What adds fuel to these feelings are the circumstances of the Young case. He privately meets with the Palestine Liberation Organization delegate to the United Nations and is, reportedly, spied upon by Israeli intelligence agents, whose nation then protests his interference in their affairs. Another American ambassador has had three previous contacts with PLO representatives in Austria, but he's white -- and Jewish -- and he remains while Young goes. Thus, the arguments put forth many times by blacks recently.

It's precisely because of an awareness of those reasons and the emotions they would unleash that important U.S. Jews strongly resent the way the Carter administration handled Young's case. When Vice President Mondale contacted one influential Jewish organization, for instance, he was told that Jews strongly objected to the administration's letting Young resign over the PLO issue. They knew it had the potential to arouse latent anti-Jewish feelings. Mondale, I'm told, replied that for Secretary of State Cyrus Vance, Young's actions came as a last straw; he had to go.

The private Jewish assessment has proved to be correct. Young's firing has touched raw nerves and made public what are, in fact, longstanding but often hidden black grievances toward Jews. Jesse Jackson, whose Chicago Operation PUSH organization has attracted much media attention in recent years, emotionally put it this way in New York the other day:

"We marched with out Jewish brothers together in the struggle for decency. But we've pulled apart in our struggle for power. Blacks are the moral support foundation for Jewish interests. Black support has always been steadier for Jews, and more predictable, than white support. Always more predictable. Blacks have never been anti-Semitic. That's white people's mess. And just because we raise an issue of tension and concern, it is not anti-anybody, except we're grown, and we've got something on our minds. We're hurt and we're gonna express it. It took us a long time to get an Andy Young. We can't be white one day and another race the next day. It took us a long time to get here and we don't like it. We do not like it one bit! We don't like it! We don't like it!
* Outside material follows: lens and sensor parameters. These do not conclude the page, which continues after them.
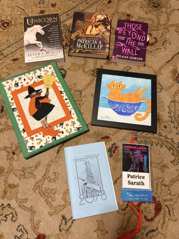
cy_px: 120
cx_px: 90
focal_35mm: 26
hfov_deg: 53.1
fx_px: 179
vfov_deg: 67.3
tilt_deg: -70.3
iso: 500
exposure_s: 1/40
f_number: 1.6
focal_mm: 5.96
We don't like it!

What's coming forth now goes beyond the old tensions existing between two American minority groups who have suffered from historical prejudice and discrimination -- and often have had to compete against each other in the jungles of the cities. In the wave of court actions arising out of affirmative action programs designed to benefit blacks, some Jewish organizations have taken positions against black groups. "I think that since 1970 some Jewish organizations -- and who they are changes and shifts, because Jewish organizations are not monoliths -- have seized upon opposition to affirmative action as a special Jewish issue," says Jack Greenberg, director counsel of the NAACP Legal Defense and Education Fund.

To Greenberg, a Jew, those Jewish organizations are "profoundly mistaken." He sees the black reaction to Young's firing as providing, an inevitable -- indeed, understandable -- opportunity for blacks to express frustration and anger. And that, compounded by the Young Israeli-Palestinian equation, in part is what has happened.

The Young affair leaves more than rancor between Jews and blacks. It leaves recriminations by Jews and blacks alike about the handling of the case by the Carter administration. To Jews, it needlessly arouses old prejudices about powerful Jewish influence over national and international affairs. To blacks, many of whom recall the accounts of Carter's severe dressing down of Young for embarrassing his administration on the day the president called for a mass resignation offer from his Cabinet, it fans new doubts about Carter's commitment.

Before their open session with the press in New York, some of the major black figures were talking about how the president had dealt with other controversial departures from his service -- the firing of Bella Abzug, the firing of Joseph Califano, and the firing of Andrew Young, each representative of major political components, women, Italian Catholics, and, now, blacks. "From the pattern," one of them said, "it appears that the Carter administration cannot allow a graceful exit."